Namun tak jarang program-program pemantauan lingkungan tak menghasilkan data-data yang bisa memproduksi informasi yang kita butuhkan. Keadaan seperti ini dikenal sebagai DRIP (Data Rich, but Information Poor) Syndrome, kaya data tapi miskin informasi.

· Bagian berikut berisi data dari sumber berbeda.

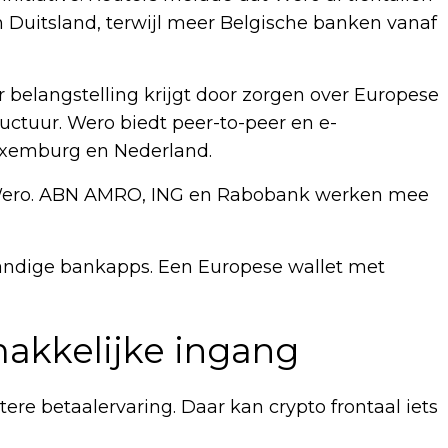
n Duitsland, terwijl meer Belgische banken vanaf
 belangstelling krijgt door zorgen over Europese
uctuur. Wero biedt peer-to-peer en e-
uxemburg en Nederland.
 Wero. ABN AMRO, ING en Rabobank werken mee
nhandige bankapps. Een Europese wallet met
makkelijke ingang
re betaalervaring. Daar kan crypto frontaal iets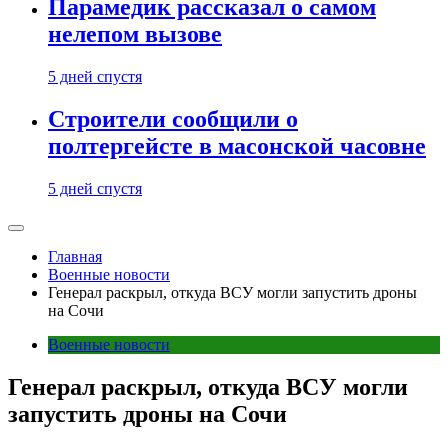
Парамедик рассказал о самом
нелепом вызове
5 дней спустя
Строители сообщили о
полтергейсте в масонской часовне
5 дней спустя
Главная
Военные новости
Генерал раскрыл, откуда ВСУ могли запустить дроны
на Сочи
Военные новости
Генерал раскрыл, откуда ВСУ могли
запустить дроны на Сочи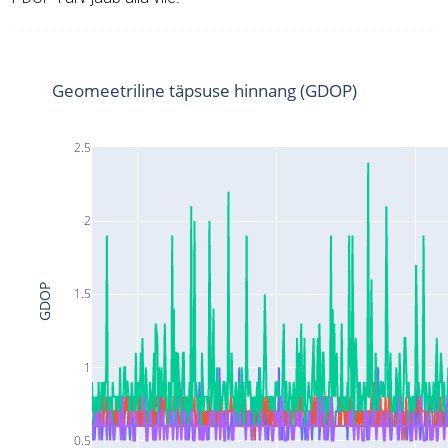
Geomeetriline täpsuse hinnang (GDOP)
2.5
2
GDOP
1.5
1
0.5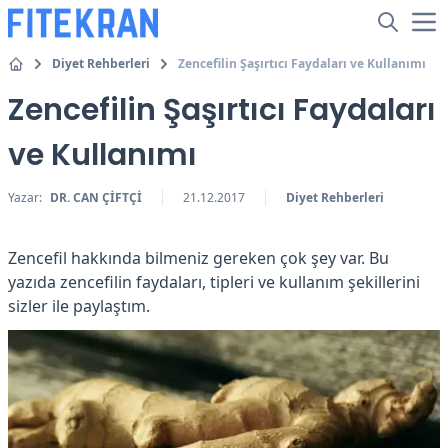
Diyet Rehberleri
Zencefilin Şaşırtıcı Faydaları ve Kullanımı
Zencefilin Şaşırtıcı Faydaları
ve Kullanımı
Yazar:
DR. CAN ÇİFTÇİ
21.12.2017
Diyet Rehberleri
Zencefil hakkında bilmeniz gereken çok şey var. Bu
yazıda zencefilin faydaları, tipleri ve kullanım şekillerini
sizler ile paylaştım.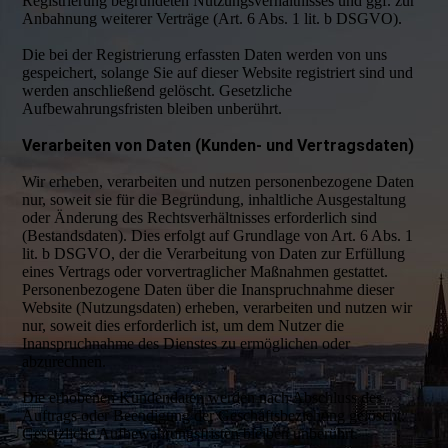
Registrierung begründeten Nutzungsverhältnisses und ggf. zur
Anbahnung weiterer Verträge (Art. 6 Abs. 1 lit. b DSGVO).
Die bei der Registrierung erfassten Daten werden von uns
gespeichert, solange Sie auf dieser Website registriert sind und
werden anschließend gelöscht. Gesetzliche
Aufbewahrungsfristen bleiben unberührt.
Verarbeiten von Daten (Kunden- und Vertragsdaten)
Wir erheben, verarbeiten und nutzen personenbezogene Daten
nur, soweit sie für die Begründung, inhaltliche Ausgestaltung
oder Änderung des Rechtsverhältnisses erforderlich sind
(Bestandsdaten). Dies erfolgt auf Grundlage von Art. 6 Abs. 1
lit. b DSGVO, der die Verarbeitung von Daten zur Erfüllung
eines Vertrags oder vorvertraglicher Maßnahmen gestattet.
Personenbezogene Daten über die Inanspruchnahme dieser
Website (Nutzungsdaten) erheben, verarbeiten und nutzen wir
nur, soweit dies erforderlich ist, um dem Nutzer die
Inanspruchnahme des Dienstes zu ermöglichen oder
abzurechnen.
Die erhobenen Kundendaten werden nach Abschluss des
Auftrags oder Beendigung der Geschäftsbeziehung gelöscht.
Gesetzliche Aufbewahrungsfristen bleiben unberührt.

Merujuk Ward et al. (1986), para profesionals di bidang lingkungan hidup, terutama mereka yang mendesain dan melaksanakan program-program pemantauan lingkungan sangat menyadari hal ini. Tanda-tanda syndrome DRIP begitu meresahkan, kita punya banyak kegiatan pemantauan lingkungan, tapi berakhir dengan menimbun kertas-kertas di dalam folder-folder atau lemari-lemari penyimpanan sampai berdebu atau termakan rayap. Sementara itu, persoalan lingkungan semakin kompleks dan kita perlu informasi tentang kondisi lingkungan untuk memastikan keberlangsungan hidup kita di bumi ini.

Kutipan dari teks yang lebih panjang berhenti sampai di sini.